» **DATASET CONTENT**
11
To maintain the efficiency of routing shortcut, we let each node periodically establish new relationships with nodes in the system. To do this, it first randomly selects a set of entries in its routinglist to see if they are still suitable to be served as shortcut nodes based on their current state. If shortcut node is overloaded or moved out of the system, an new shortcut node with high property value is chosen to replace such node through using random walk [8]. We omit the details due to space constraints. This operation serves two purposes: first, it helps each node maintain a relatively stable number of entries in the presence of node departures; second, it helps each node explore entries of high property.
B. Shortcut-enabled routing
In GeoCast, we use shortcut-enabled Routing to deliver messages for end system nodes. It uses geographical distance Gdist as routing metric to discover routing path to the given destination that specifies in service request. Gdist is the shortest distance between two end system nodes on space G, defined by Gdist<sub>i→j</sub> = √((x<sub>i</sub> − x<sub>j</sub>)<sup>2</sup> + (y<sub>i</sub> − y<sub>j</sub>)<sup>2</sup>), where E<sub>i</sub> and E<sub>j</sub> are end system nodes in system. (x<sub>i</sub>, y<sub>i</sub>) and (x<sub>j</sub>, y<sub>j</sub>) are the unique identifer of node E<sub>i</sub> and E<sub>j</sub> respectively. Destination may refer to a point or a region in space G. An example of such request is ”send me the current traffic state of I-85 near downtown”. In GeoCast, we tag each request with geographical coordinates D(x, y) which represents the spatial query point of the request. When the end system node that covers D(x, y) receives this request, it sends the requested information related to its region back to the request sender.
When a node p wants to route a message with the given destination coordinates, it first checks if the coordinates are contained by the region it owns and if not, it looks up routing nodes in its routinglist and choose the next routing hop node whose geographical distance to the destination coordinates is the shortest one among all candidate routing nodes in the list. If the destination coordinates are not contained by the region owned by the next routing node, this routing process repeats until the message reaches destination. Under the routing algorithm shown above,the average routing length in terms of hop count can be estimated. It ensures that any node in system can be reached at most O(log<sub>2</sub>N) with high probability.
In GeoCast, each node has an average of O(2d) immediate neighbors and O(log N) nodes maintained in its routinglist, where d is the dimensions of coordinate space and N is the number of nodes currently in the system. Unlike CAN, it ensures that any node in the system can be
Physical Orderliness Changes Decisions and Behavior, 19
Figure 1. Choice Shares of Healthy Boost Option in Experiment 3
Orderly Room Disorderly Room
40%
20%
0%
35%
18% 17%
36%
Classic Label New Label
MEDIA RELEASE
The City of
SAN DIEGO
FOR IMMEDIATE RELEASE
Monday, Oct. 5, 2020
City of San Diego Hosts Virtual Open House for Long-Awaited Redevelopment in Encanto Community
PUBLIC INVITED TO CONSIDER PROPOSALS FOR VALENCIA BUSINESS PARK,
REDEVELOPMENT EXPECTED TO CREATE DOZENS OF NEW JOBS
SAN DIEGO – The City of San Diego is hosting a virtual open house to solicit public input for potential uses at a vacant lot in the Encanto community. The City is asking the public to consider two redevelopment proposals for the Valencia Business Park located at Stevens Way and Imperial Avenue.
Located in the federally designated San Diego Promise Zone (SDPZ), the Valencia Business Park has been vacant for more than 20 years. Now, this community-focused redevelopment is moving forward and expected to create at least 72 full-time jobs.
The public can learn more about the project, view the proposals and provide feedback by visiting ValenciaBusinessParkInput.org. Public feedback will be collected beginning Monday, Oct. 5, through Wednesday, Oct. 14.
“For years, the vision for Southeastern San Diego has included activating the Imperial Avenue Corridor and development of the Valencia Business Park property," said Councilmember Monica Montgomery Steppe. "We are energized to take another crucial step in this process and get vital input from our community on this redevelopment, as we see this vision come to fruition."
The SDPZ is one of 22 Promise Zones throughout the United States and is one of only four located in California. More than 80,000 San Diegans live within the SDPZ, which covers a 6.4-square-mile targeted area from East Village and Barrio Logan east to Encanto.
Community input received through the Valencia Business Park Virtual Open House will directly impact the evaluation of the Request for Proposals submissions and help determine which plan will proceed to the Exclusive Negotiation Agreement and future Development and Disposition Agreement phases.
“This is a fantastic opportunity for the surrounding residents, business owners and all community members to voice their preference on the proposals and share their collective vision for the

» **PROBLEM DETAILS**
Your task is to retype the whole listing, keeping every word exactly as it is.

» **EXPECTED OUTPUT**
11
To maintain the efficiency of routing shortcut, we let each node periodically establish new relationships with nodes in the system. To do this, it first randomly selects a set of entries in its routinglist to see if they are still suitable to be served as shortcut nodes based on their current state. If shortcut node is overloaded or moved out of the system, an new shortcut node with high property value is chosen to replace such node through using random walk [8]. We omit the details due to space constraints. This operation serves two purposes: first, it helps each node maintain a relatively stable number of entries in the presence of node departures; second, it helps each node explore entries of high property.
B. Shortcut-enabled routing
In GeoCast, we use shortcut-enabled Routing to deliver messages for end system nodes. It uses geographical distance Gdist as routing metric to discover routing path to the given destination that specifies in service request. Gdist is the shortest distance between two end system nodes on space G, defined by Gdist<sub>i→j</sub> = √((x<sub>i</sub> − x<sub>j</sub>)<sup>2</sup> + (y<sub>i</sub> − y<sub>j</sub>)<sup>2</sup>), where E<sub>i</sub> and E<sub>j</sub> are end system nodes in system. (x<sub>i</sub>, y<sub>i</sub>) and (x<sub>j</sub>, y<sub>j</sub>) are the unique identifer of node E<sub>i</sub> and E<sub>j</sub> respectively. Destination may refer to a point or a region in space G. An example of such request is ”send me the current traffic state of I-85 near downtown”. In GeoCast, we tag each request with geographical coordinates D(x, y) which represents the spatial query point of the request. When the end system node that covers D(x, y) receives this request, it sends the requested information related to its region back to the request sender.
When a node p wants to route a message with the given destination coordinates, it first checks if the coordinates are contained by the region it owns and if not, it looks up routing nodes in its routinglist and choose the next routing hop node whose geographical distance to the destination coordinates is the shortest one among all candidate routing nodes in the list. If the destination coordinates are not contained by the region owned by the next routing node, this routing process repeats until the message reaches destination. Under the routing algorithm shown above,the average routing length in terms of hop count can be estimated. It ensures that any node in system can be reached at most O(log<sub>2</sub>N) with high probability.
In GeoCast, each node has an average of O(2d) immediate neighbors and O(log N) nodes maintained in its routinglist, where d is the dimensions of coordinate space and N is the number of nodes currently in the system. Unlike CAN, it ensures that any node in the system can be
Physical Orderliness Changes Decisions and Behavior, 19
Figure 1. Choice Shares of Healthy Boost Option in Experiment 3
Orderly Room Disorderly Room
40%
20%
0%
35%
18% 17%
36%
Classic Label New Label
MEDIA RELEASE
The City of
SAN DIEGO
FOR IMMEDIATE RELEASE
Monday, Oct. 5, 2020
City of San Diego Hosts Virtual Open House for Long-Awaited Redevelopment in Encanto Community
PUBLIC INVITED TO CONSIDER PROPOSALS FOR VALENCIA BUSINESS PARK,
REDEVELOPMENT EXPECTED TO CREATE DOZENS OF NEW JOBS
SAN DIEGO – The City of San Diego is hosting a virtual open house to solicit public input for potential uses at a vacant lot in the Encanto community. The City is asking the public to consider two redevelopment proposals for the Valencia Business Park located at Stevens Way and Imperial Avenue.
Located in the federally designated San Diego Promise Zone (SDPZ), the Valencia Business Park has been vacant for more than 20 years. Now, this community-focused redevelopment is moving forward and expected to create at least 72 full-time jobs.
The public can learn more about the project, view the proposals and provide feedback by visiting ValenciaBusinessParkInput.org. Public feedback will be collected beginning Monday, Oct. 5, through Wednesday, Oct. 14.
“For years, the vision for Southeastern San Diego has included activating the Imperial Avenue Corridor and development of the Valencia Business Park property," said Councilmember Monica Montgomery Steppe. "We are energized to take another crucial step in this process and get vital input from our community on this redevelopment, as we see this vision come to fruition."
The SDPZ is one of 22 Promise Zones throughout the United States and is one of only four located in California. More than 80,000 San Diegans live within the SDPZ, which covers a 6.4-square-mile targeted area from East Village and Barrio Logan east to Encanto.
Community input received through the Valencia Business Park Virtual Open House will directly impact the evaluation of the Request for Proposals submissions and help determine which plan will proceed to the Exclusive Negotiation Agreement and future Development and Disposition Agreement phases.
“This is a fantastic opportunity for the surrounding residents, business owners and all community members to voice their preference on the proposals and share their collective vision for the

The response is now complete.